平成17年6月から国保匝瑳市民病院の内科(循環器科)外来を担当してきました。匝瑳市は千葉県内でも高齢化が進んでおり、外来でも認知症との遭遇は必然でした。
ある日、何年も前から高血圧症で通院されている患者さんのご家族から『最近母が怒りっぽくて、物忘れもひどくなってきている』という訴えがあったのですが、当時の私は認知症の知識ゼロでしたのでご家族と相談し、隣町の脳神経外科もの忘れ外来を受診してみることにしました。そこでアルツハイマー型認知症と診断されアリセプトとシンメトレルという薬が開始されたのですが、症状は改善することなくご家族は困り果てていました。私も悩み主治医として何かできることはないものかと模索していたときに『ドクターコウノの認知症ブログ』に出会いました。『アリセプトとシンメトレルは興奮系薬剤なので怒りっぽくなっている人に飲ませると易怒がエスカレートしてしまう』という基本的なことを教えていただき、アルツハイマー型認知症でもアリセプトを処方してはいけない場合があることを知りました。この患者さんの場合、『まずは易怒という陽性症状を治すことが先決』ですので、興奮系のアリセプトとシンメトレルは中止し抑制系のグラマリールという薬を処方したところ、翌日から険しい表情は和らぎ穏やかになられご家族にも笑顔が戻りました。
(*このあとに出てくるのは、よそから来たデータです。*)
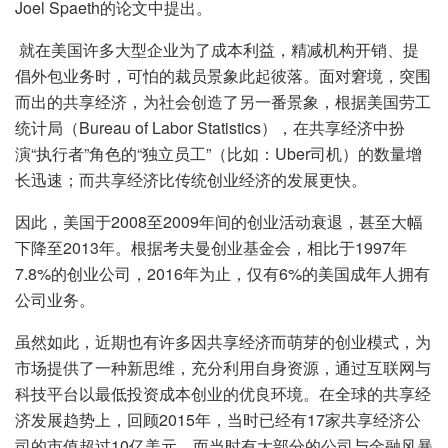
Joel Spaeth的论文中提出。
就在美国许多大型企业为了成本利益，精减机构开销、提
倡外包业务时，可怕的裁员景象此起彼落。面对窘境，突围
而出的共享经济，为社会创造了另一番景象，根据美国劳工
统计局（Bureau of Labor Statistics），在共享经济中扮
演“执行者”角色的“独立员工”（比如：Uber司机）的数量增
长迅速；而共享经济比传统创业经济的发展更快。
因此，美国于2008至2009年间的创业活动衰退，甚至大幅
下降至2013年。根据考夫曼创业基金会，相比于1997年
7.8%的创业公司，2016年为止，仅有6%的美国成年人拥有
公司业务。
虽然如此，近期也有许多因共享经济而萌芽的创业模式，为
市场提供了一种新思维，充分利用自身资源，通过互联网与
科技平台以最低投资成本创业的优良环境。在全球的共享经
济发展趋势上，回顾2015年，当时已经有17家共享经济公
司的市值超过10亿美元，而当时有大部分的公司与金融风暴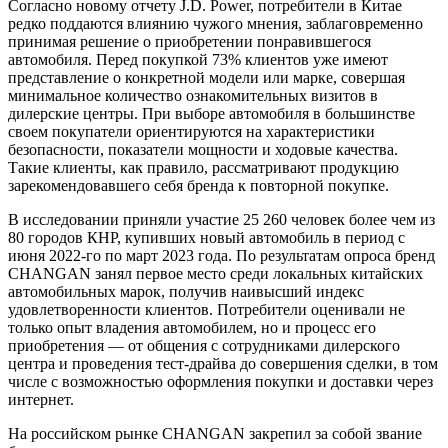
Согласно новому отчету J.D. Power, потребители в Китае
редко поддаются влиянию чужого мнения, заблаговременно
принимая решение о приобретении понравившегося
автомобиля. Перед покупкой 73% клиентов уже имеют
представление о конкретной модели или марке, совершая
минимальное количество ознакомительных визитов в
дилерские центры. При выборе автомобиля в большинстве
своем покупатели ориентируются на характеристики
безопасности, показатели мощности и ходовые качества.
Такие клиенты, как правило, рассматривают продукцию
зарекомендовавшего себя бренда к повторной покупке.
В исследовании приняли участие 25 260 человек более чем из
80 городов КНР, купивших новый автомобиль в период с
июня 2022-го по март 2023 года. По результатам опроса бренд
CHANGAN занял первое место среди локальных китайских
автомобильных марок, получив наивысший индекс
удовлетворенности клиентов. Потребители оценивали не
только опыт владения автомобилем, но и процесс его
приобретения — от общения с сотрудниками дилерского
центра и проведения тест-драйва до совершения сделки, в том
числе с возможностью оформления покупки и доставки через
интернет.
На российском рынке CHANGAN закрепил за собой звание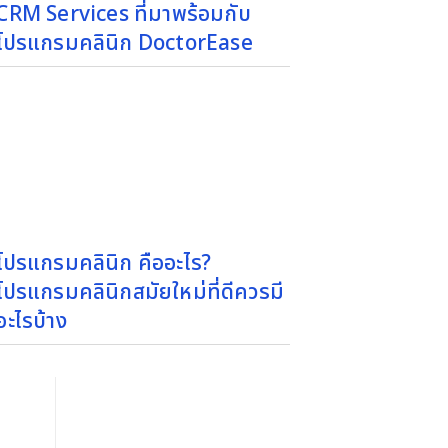
CRM Services ที่มาพร้อมกับ
ุ๊ค,
โปรแกรมคลินิก DoctorEase
ช่วย
ยทำให้
โปรแกรมคลินิก คืออะไร?
โปรแกรมคลินิกสมัยใหม่ที่ดีควรมี
อะไรบ้าง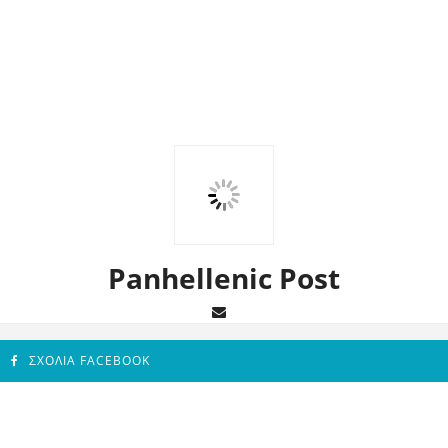
Panhellenic Post
ΣΧΌΛΙΑ FACEBOOK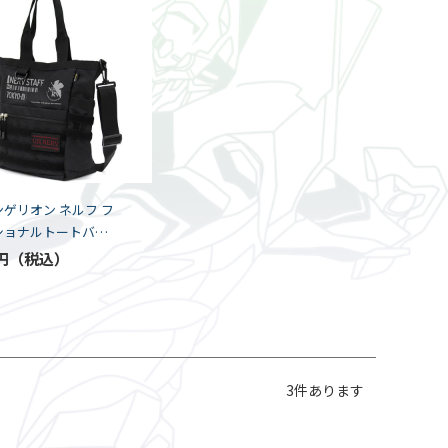
ゲリオン ネルフ フ
ショナルトートバッ
A)
円
3
件あります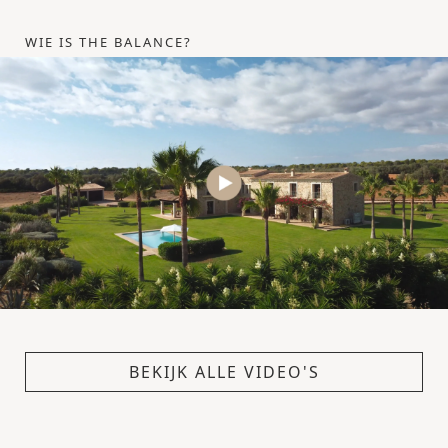
WIE IS THE BALANCE?
BEKIJK ALLE VIDEO'S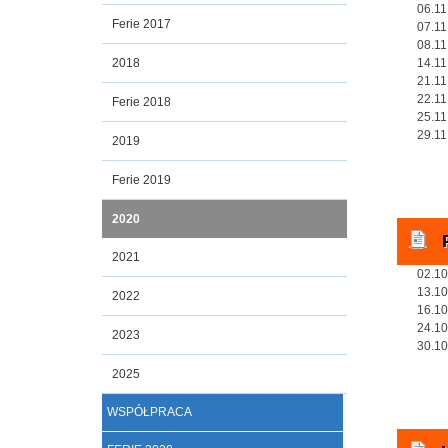
06.11
Ferie 2017
07.11
08.11
2018
14.11
21.11
22.11
Ferie 2018
25.11
29.11
2019
Ferie 2019
2020
2021
02.10
13.10
2022
16.10
24.10
2023
30.10
2025
WSPÓŁPRACA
平成25年10月には国保匝瑳市民病院にて内科外来とは別枠で認知症治療外来を新規開設しました。これまで千葉県内外から多くの患者さんが受診されましたが、診察中に患者さんから教わることはとても多く『医師には医学書と患者の両輪が必要』なことに気付かされます。これからも日々の経験を活かして認知症診療に邁進したいと思います。

改善例
Improvement example

80歳代の男性、前医の診断はアルツハイマー型認知症でした。施設に入所されていて徘徊、入浴拒否、放尿など陽性症状が目立ちました。診察室では腕組みして仁王立ち、イスには座りません。怖い表情で診察も拒否され、途中で診察室から立ち去ってしまいました。この方はピック病または嗜銀顆粒性認知症が疑われますので、すぐにアリセプトを中止し、ウインタミンというお薬を少量だけ処方して2週間後再診予定としました。その日はイスに座って穏やかな表情で診察を受けられ、帰り際に看護師さんに「ありがとう」と言葉をかけ退出されました。陽性症状に対して適切な処方ができると穏やかな落ち着いた生活を取り戻すことができます。